Provided entries
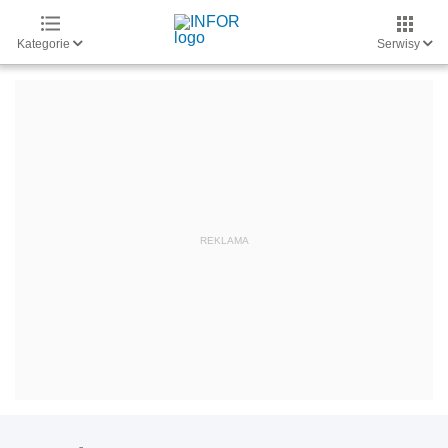
Kategorie
Serwisy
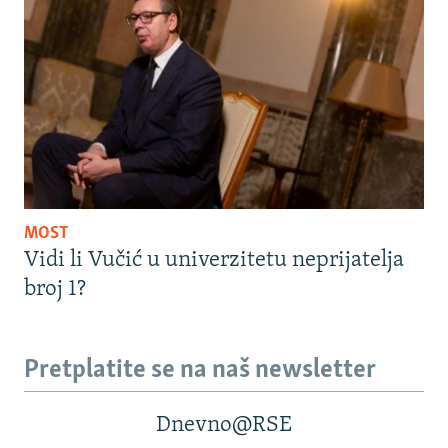
MOST
Vidi li Vučić u univerzitetu neprijatelja
broj 1?
Pretplatite se na naš newsletter
Dnevno@RSE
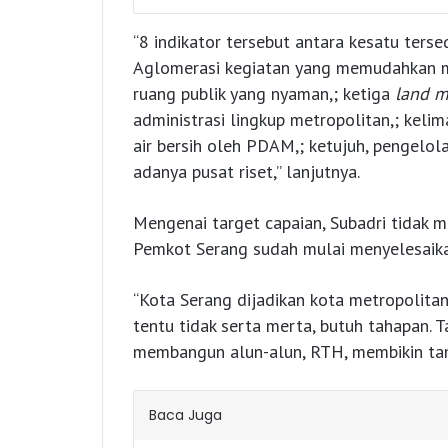
“8 indikator tersebut antara kesatu ters
Aglomerasi kegiatan yang memudahkan mo
ruang publik yang nyaman,; ketiga
land m
administrasi lingkup metropolitan,; keli
air bersih oleh PDAM,; ketujuh, pengelol
adanya pusat riset,” lanjutnya.
Mengenai target capaian, Subadri tidak m
Pemkot Serang sudah mulai menyelesaika
“Kota Serang dijadikan kota metropolita
tentu tidak serta merta, butuh tahapan. T
membangun alun-alun, RTH, membikin tam
Baca Juga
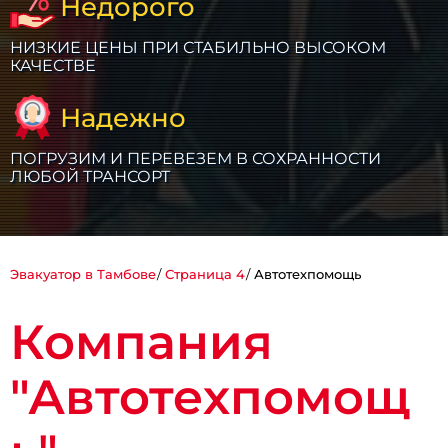
Недорого
НИЗКИЕ ЦЕНЫ ПРИ СТАБИЛЬНО ВЫСОКОМ
КАЧЕСТВЕ
Надежно
ПОГРУЗИМ И ПЕРЕВЕЗЕМ В СОХРАННОСТИ
ЛЮБОЙ ТРАНСОРТ
Эвакуатор в Тамбове
Страница 4
Автотехпомощь
Компания
"Автотехпомощ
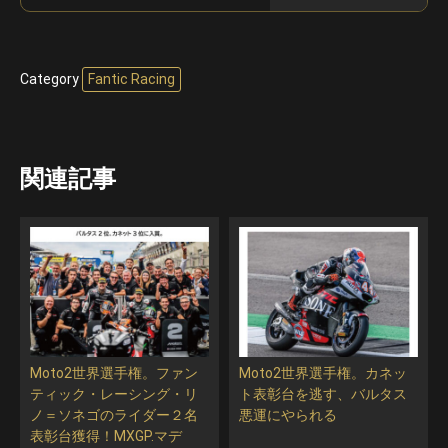
Category
Fantic Racing
関連記事
Moto2世界選手権。ファン
Moto2世界選手権。カネッ
ティック・レーシング・リ
ト表彰台を逃す、バルタス
ノ＝ソネゴのライダー２名
悪運にやられる
表彰台獲得！MXGP.マデ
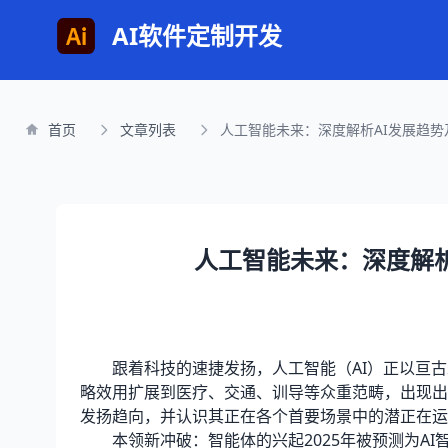
AI软件定制开发
首页
文章列表
人工智能未来：深度解析AI发展趋势
人工智能未来：深度解析
跟着科技的速捷发扬，人工智能（AI）正以亘古未
略效用扩展到医疗、交通、训导等众重范畴，出现出
发扬趋向，并认识其正在各个首要场景中的潜正在运
本领新冲破：智能体的兴起2025年被预测为AI智能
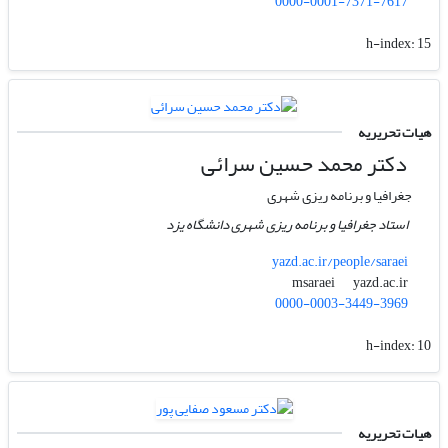
0000-0001-7371-7617
h-index:
15
هیات تحریریه
دکتر محمد حسین سرائی
جغرافیا و برنامه ریزی شهری
استاد جغرافیا و برنامه ریزی شهری دانشگاه یزد
yazd.ac.ir/people/saraei
yazd.ac.ir
msaraei
0000-0003-3449-3969
h-index:
10
هیات تحریریه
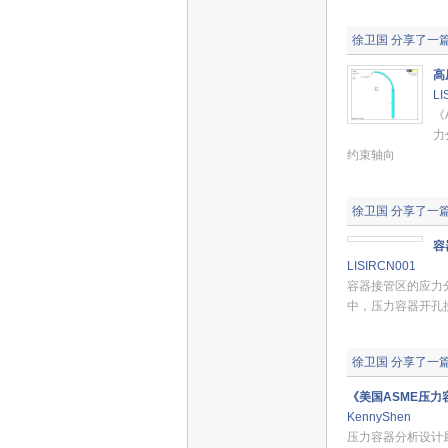
徐卫国
分享了一
高
LI
《
力
约束轴向
徐卫国
分享了一
容
LISIRCN001
容器接管区的应力
中，压力容器开孔
徐卫国
分享了一
《美国ASME压
KennyShen
压力容器分析设计最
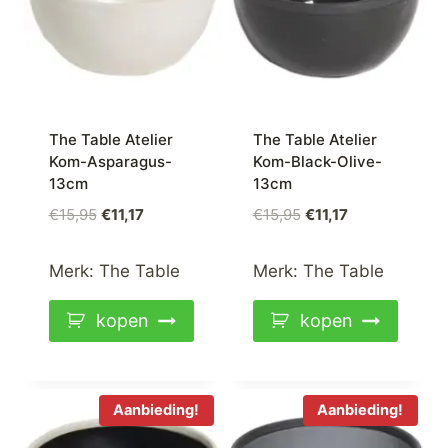
The Table Atelier
The Table Atelier
Kom-Asparagus-
Kom-Black-Olive-
13cm
13cm
Oorspronkelijke
Huidige
Oorspronkelijke
Huidige
€
15,95
€
11,17
€
15,95
€
11,17
prijs
prijs
prijs
prijs
was:
is:
was:
is:
Merk:
The Table
Merk:
The Table
€15,95.
€11,17.
€15,95.
€11,17.
kopen
kopen
Aanbieding!
Aanbieding!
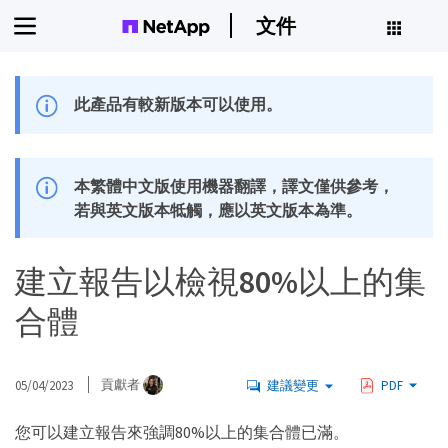
文件
此產品有較新版本可以使用。
本繁體中文版使用機器翻譯，譯文僅供參考，
若與英文版本牴觸，應以英文版本為準。
建立報告以檢視80%以上的集
合體
05/04/2023
貢獻者
建議變更
PDF
您可以建立報告來強調80%以上的集合體已滿。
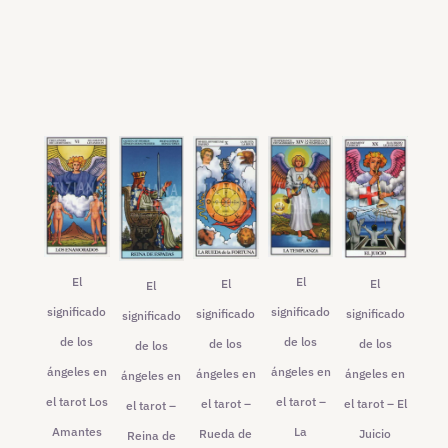
El
El
El
El
El
significado
significado
significado
significado
significado
de los
de los
de los
de los
de los
ángeles en
ángeles en
ángeles en
ángeles en
ángeles en
el tarot Los
el tarot –
el tarot – El
el tarot –
el tarot –
Amantes
La
Juicio
Rueda de
Reina de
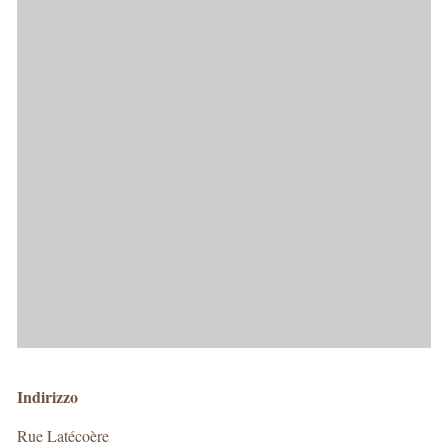
Indirizzo
Rue Latécoère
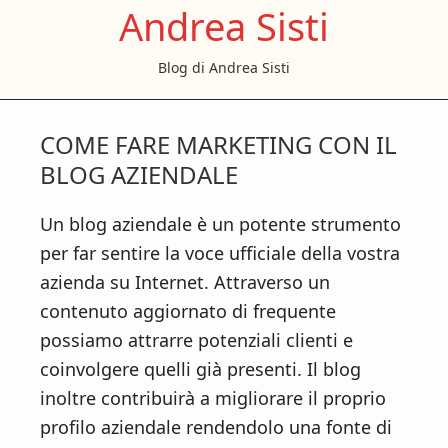
Andrea Sisti
S
S
S
k
k
k
Blog di Andrea Sisti
i
i
i
p
p
p
t
t
t
COME FARE MARKETING CON IL
o
o
o
BLOG AZIENDALE
m
p
f
a
r
o
Un blog aziendale è un potente strumento
i
i
o
per far sentire la voce ufficiale della vostra
n
m
t
azienda su Internet. Attraverso un
c
a
e
contenuto aggiornato di frequente
o
r
r
possiamo attrarre potenziali clienti e
n
y
coinvolgere quelli già presenti. Il blog
t
s
inoltre contribuirà a migliorare il proprio
e
i
profilo aziendale rendendolo una fonte di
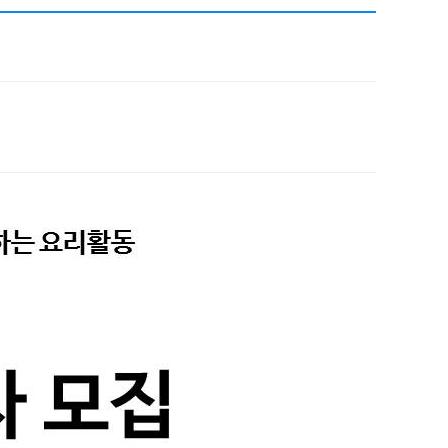
채용
채용
뉴스레터
비.나이다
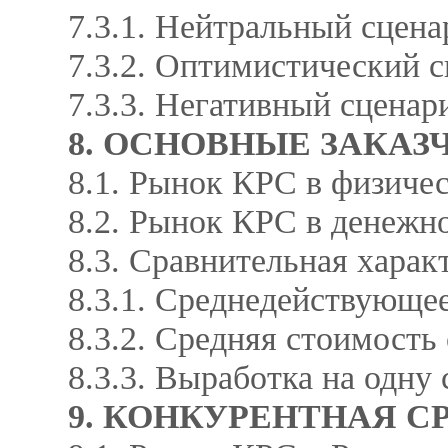
7.3.1. Нейтральный сцен
7.3.2. Оптимистический 
7.3.3. Негативный сцена
8. ОСНОВНЫЕ ЗАКАЗ
8.1. Рынок КРС в физичес
8.2. Рынок КРС в денежно
8.3. Сравнительная харак
8.3.1. Среднедействующе
8.3.2. Средняя стоимост
8.3.3. Выработка на одн
9. КОНКУРЕНТНАЯ С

Directions for this task
Please extract exactly the lines of the data, from the first through the line containing "ПОГРУЗИМ И ПЕРЕВЕЗЕМ В СОХРАННОСТИ", and add no pictures to the copy.

Task result
Kategorie
Serwisy
MOST
Vidi li Vučić u univerzitetu neprijatelja
broj 1?
Pretplatite se na naš newsletter
Dnevno@RSE
“8 indikator tersebut antara kesatu ters
Aglomerasi kegiatan yang memudahkan mo
ruang publik yang nyaman,; ketiga
land m
administrasi lingkup metropolitan,; keli
air bersih oleh PDAM,; ketujuh, pengelol
adanya pusat riset,” lanjutnya.
Mengenai target capaian, Subadri tidak m
Pemkot Serang sudah mulai menyelesaika
“Kota Serang dijadikan kota metropolita
tentu tidak serta merta, butuh tahapan. T
membangun alun-alun, RTH, membikin tam
Baca Juga
Недорого
НИЗКИЕ ЦЕНЫ ПРИ СТАБИЛЬНО ВЫСОКОМ
КАЧЕСТВЕ
Надежно
ПОГРУЗИМ И ПЕРЕВЕЗЕМ В СОХРАННОСТИ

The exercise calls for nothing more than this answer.